As a result of attending the APOS 9th Annual Conference, participants will be able to
- Define the concept of health disparities in the context of cancer care.
- Identify the interrelated factors that contribute to disparate outcomes in cancer care. These factors may include specific diverse population groups, socio-economic status, immigration status, place-of-residence, access to care, cancer type (such as rare or orphan primary), human rights violations, regional and global wars and conflicts, crime, terrorism, natural and human-made disasters, and provider biases and discrimination.
- Describe the effect these interrelated factors have on outcomes across the cancer-care continuum (i.e., screening/surveillance, prevention/secondary prevention, survivorship care planning, survivorship, health-related quality of life, psychosocial care, palliative care, and end-of-life care).
- Articulate the importance of psychosocial cancer care as part of routine cancer care.

■ Records shown:
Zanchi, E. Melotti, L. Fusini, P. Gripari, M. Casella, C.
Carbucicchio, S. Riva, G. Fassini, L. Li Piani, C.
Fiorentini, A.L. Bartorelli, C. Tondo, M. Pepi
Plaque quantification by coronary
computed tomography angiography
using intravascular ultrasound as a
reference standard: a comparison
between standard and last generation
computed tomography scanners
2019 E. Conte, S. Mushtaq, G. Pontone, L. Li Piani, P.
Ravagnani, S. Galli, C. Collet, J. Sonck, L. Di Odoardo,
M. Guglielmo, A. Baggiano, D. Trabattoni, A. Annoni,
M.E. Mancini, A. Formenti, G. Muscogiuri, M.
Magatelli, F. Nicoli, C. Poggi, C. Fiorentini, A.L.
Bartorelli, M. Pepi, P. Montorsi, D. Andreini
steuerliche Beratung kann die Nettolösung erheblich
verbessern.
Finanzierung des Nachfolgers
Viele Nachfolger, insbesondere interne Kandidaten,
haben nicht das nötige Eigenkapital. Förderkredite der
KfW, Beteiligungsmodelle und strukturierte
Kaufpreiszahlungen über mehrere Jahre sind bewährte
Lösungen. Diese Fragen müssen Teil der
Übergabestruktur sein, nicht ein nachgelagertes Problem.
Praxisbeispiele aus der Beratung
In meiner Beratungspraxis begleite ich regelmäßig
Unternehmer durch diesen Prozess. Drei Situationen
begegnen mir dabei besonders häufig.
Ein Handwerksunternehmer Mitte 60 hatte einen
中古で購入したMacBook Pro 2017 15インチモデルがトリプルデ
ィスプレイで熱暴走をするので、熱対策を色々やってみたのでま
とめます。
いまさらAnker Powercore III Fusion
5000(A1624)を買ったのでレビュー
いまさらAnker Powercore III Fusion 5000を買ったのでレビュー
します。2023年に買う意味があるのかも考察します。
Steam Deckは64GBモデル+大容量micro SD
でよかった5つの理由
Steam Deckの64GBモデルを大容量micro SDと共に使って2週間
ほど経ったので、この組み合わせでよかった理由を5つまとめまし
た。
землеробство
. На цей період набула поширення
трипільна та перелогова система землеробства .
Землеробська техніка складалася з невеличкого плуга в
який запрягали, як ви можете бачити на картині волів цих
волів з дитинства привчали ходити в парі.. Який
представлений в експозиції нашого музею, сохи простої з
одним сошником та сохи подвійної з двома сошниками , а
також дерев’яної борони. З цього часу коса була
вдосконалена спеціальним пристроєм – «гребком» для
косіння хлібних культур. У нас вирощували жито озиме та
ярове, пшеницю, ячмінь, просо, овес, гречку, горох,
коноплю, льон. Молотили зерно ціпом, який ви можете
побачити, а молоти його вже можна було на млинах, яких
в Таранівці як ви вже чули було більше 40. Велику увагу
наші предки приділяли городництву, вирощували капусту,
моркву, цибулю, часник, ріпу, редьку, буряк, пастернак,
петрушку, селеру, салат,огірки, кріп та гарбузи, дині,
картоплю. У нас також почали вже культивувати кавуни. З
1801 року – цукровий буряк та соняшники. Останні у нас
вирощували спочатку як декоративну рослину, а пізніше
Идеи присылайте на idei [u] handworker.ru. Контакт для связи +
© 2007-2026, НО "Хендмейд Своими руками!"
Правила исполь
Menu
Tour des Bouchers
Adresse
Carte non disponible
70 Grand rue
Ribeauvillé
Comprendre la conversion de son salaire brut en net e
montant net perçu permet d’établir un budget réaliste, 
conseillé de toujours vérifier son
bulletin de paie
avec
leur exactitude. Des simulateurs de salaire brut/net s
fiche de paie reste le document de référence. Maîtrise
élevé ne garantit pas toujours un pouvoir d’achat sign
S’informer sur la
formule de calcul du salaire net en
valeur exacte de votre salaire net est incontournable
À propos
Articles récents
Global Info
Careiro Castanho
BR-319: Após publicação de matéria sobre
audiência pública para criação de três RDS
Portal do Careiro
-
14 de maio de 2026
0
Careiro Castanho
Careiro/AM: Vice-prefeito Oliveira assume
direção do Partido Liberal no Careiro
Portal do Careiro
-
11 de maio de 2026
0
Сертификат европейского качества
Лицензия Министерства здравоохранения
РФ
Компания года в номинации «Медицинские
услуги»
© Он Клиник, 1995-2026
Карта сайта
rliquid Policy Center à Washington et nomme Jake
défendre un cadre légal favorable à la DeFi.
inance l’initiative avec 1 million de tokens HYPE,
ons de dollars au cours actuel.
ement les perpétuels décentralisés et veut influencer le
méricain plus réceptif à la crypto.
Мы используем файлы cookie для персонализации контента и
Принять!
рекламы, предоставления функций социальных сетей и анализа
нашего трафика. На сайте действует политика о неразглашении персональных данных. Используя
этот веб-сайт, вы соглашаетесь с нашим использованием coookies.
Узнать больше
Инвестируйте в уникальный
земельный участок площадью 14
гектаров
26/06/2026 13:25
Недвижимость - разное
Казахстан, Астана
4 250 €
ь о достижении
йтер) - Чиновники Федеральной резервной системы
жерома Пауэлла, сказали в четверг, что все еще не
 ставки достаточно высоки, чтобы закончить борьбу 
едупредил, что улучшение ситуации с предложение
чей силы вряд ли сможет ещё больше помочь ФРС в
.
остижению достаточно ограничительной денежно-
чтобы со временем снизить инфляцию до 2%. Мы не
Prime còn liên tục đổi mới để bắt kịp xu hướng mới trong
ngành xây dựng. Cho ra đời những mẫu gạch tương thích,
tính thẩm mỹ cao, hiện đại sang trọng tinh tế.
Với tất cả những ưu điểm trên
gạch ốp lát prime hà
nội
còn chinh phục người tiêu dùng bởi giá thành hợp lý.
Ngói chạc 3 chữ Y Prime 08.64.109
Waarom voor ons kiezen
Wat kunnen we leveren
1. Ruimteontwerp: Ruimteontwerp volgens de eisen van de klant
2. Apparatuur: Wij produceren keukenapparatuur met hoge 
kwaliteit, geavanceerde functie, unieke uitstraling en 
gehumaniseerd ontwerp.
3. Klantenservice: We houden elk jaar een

■ Activity 1:
Say whether each statement below agrees with the APOS conference objectives. Answer yes or no for each, and quote the words from the objectives that settle it.
(a) One goal is to define health disparities in the context of cancer care.
(b) Provider biases are left out of the factors that contribute to disparate outcomes.
(c) Psychosocial care is presented as part of routine cancer care.
■ Activity 2: Resume the APOS conference objectives after their last line, adding more goals in the same style.

■ Exercise output 1:
(a) Yes: "Define the concept of health disparities in the context of cancer care."
(b) No: "and provider biases and discrimination."
(c) Yes: "Articulate the importance of psychosocial cancer care as part of routine cancer care."

■ Exercise output 2:
- Integrate awareness of the factors that create health disparities into psychosocial cancer care (screening, assessment, referrals, and treatment) across the lifespan and among diverse and underserved populations.
- Synthesize research findings into their psychosocial oncology clinical practice and educational programs that address the interrelated factors that cause health disparities (e.g., culturally- and linguistically-competent distress screening, needs assessment, patient navigation, and survivorship care plans; disaster preparedness programs; and psychosocial oncology outreach programs for specific diverse and underserved populations).
- Identify the common elements of a quantifiable psychosocial cancer care plan and integrate specific quality indicators for the reduction of disparities in psychosocial cancer care into that care plan.
- Formulate strategies and mechanisms to advance psychosocial oncology research (including research that uses community-based participatory methods) and novel models of care that identify, address, and reduce health disparities in psychosocial cancer-care outcomes.
- Create and collaborate with diverse multidisciplinary networks of psychosocial oncology researchers, clinical practitioners and advocacy groups in order to disseminate advancements in, and further the development of, research programs and clinical care for diverse populations.
- Identify ethical dilemmas embedded in disparate psychosocial cancer-care outcomes and formulate culturally-competent and safe responses to them.